# HO pre-war vehicles



## raleets (Jan 2, 2011)

Any idea of good sources for pre-war vehicles in HO guage OTHER THAN Jordan kits?
I'm looking for some ready-made that don't cost an arm + leg.
If anyone has some for sale, please let me know.
Thanks,
Bob


----------



## Big Ed (Jun 16, 2009)

raleets said:


> Any idea of good sources for pre-war vehicles in HO guage OTHER THAN Jordan kits?
> I'm looking for some ready-made that don't cost an arm + leg.
> If anyone has some for sale, please let me know.
> Thanks,
> Bob



Are you talking original prewar Cars and Trucks in HO?

Or new reproductions? 

You don't like Jordan?


----------



## raleets (Jan 2, 2011)

Big Ed,
Yes, I need a few 20's & 30's vehicles for my layout.

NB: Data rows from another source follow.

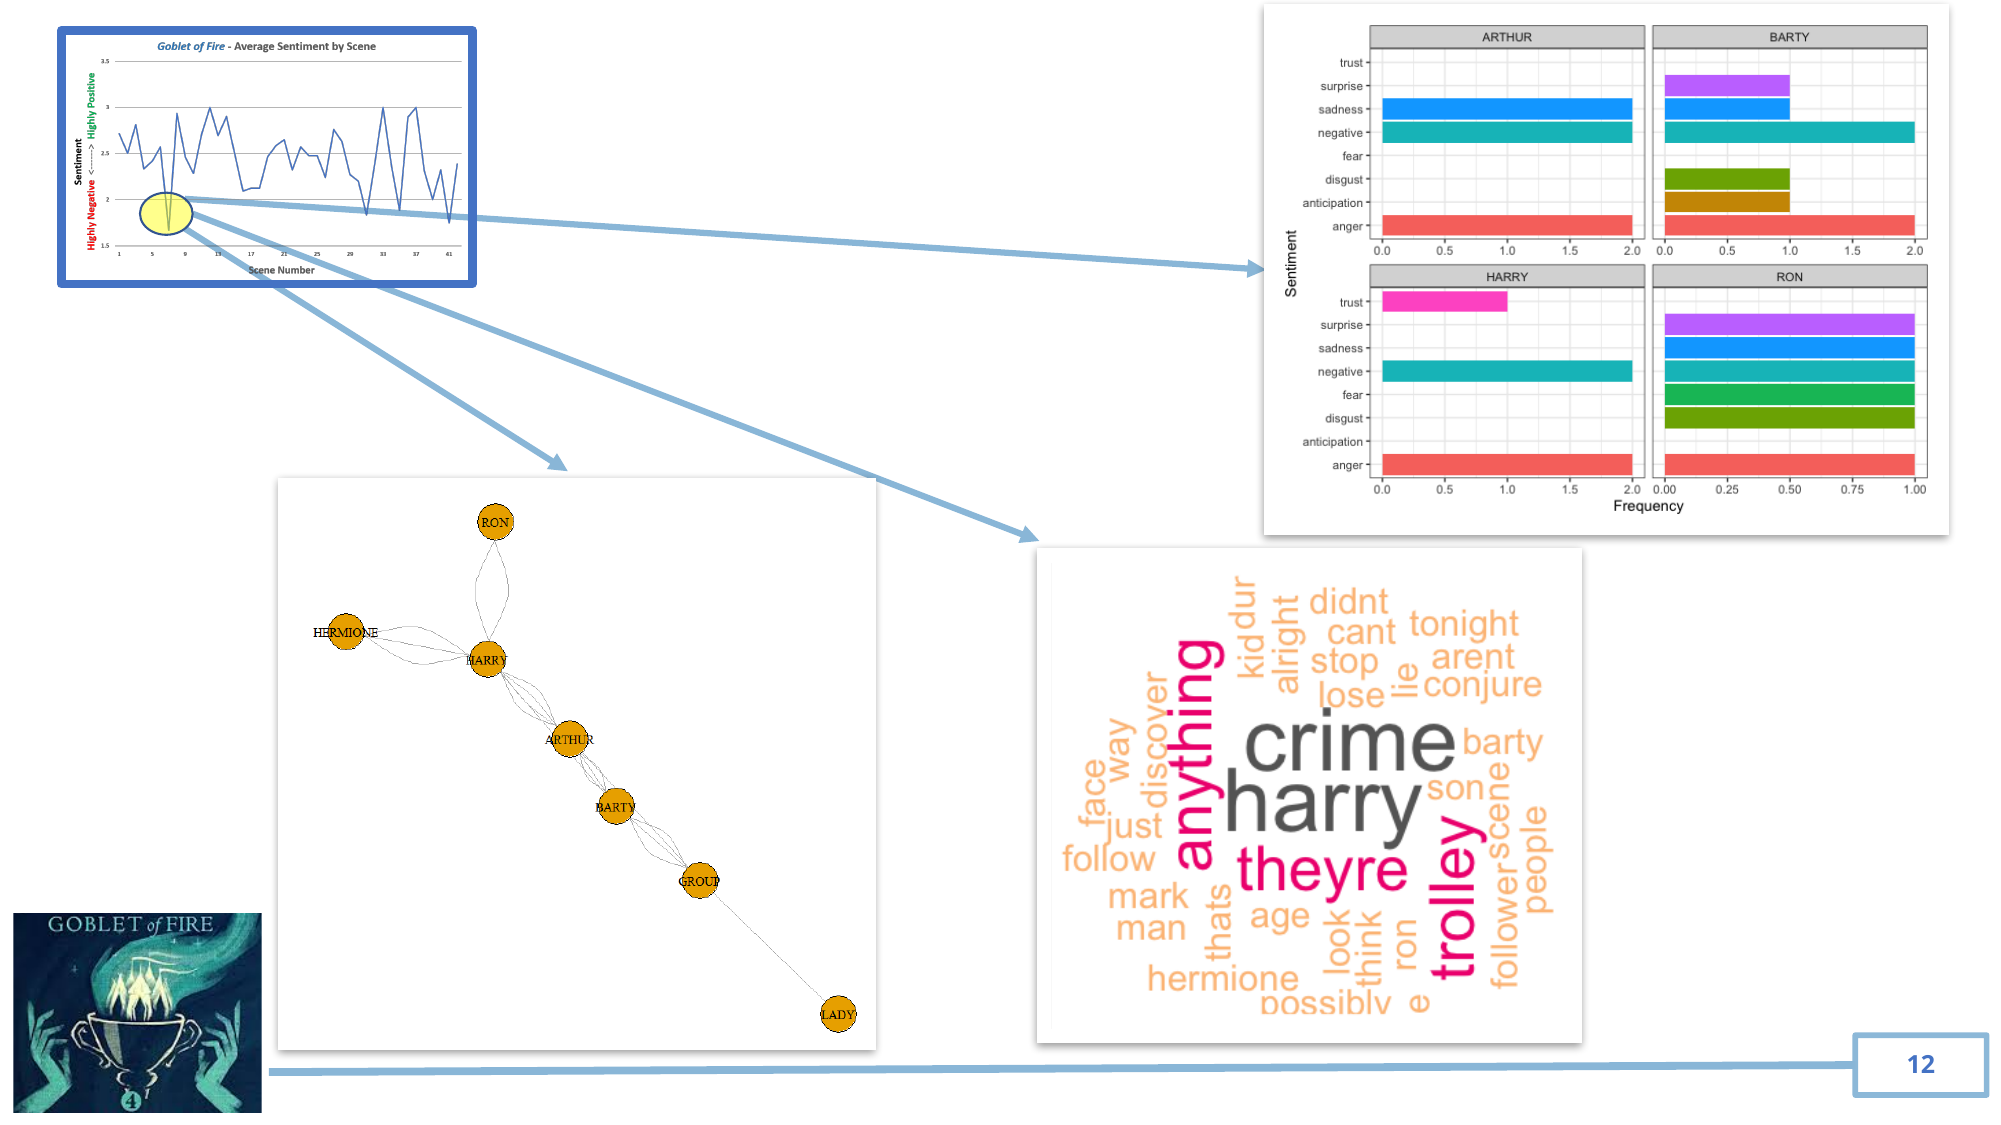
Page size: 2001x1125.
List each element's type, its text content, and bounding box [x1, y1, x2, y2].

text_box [192, 213, 1040, 541]
picture [65, 34, 468, 280]
slide_number 12 [1852, 1032, 1989, 1098]
picture [13, 913, 262, 1113]
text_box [468, 198, 1267, 270]
picture [292, 492, 861, 1036]
picture [1278, 18, 1935, 521]
picture [1051, 562, 1568, 1029]
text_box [184, 280, 192, 472]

It's not that I don't like Jordan, it's just that I'm feeling lazy and wanted to buy something already built.
I've spent HOURS searching the internet and have since ordered three Jordan kits since there just doesn't seem to be anything else out there.
The best prices I could find were from Hobbylinc.com, so in abouit a week or so I get to sniff glue again :laugh:


----------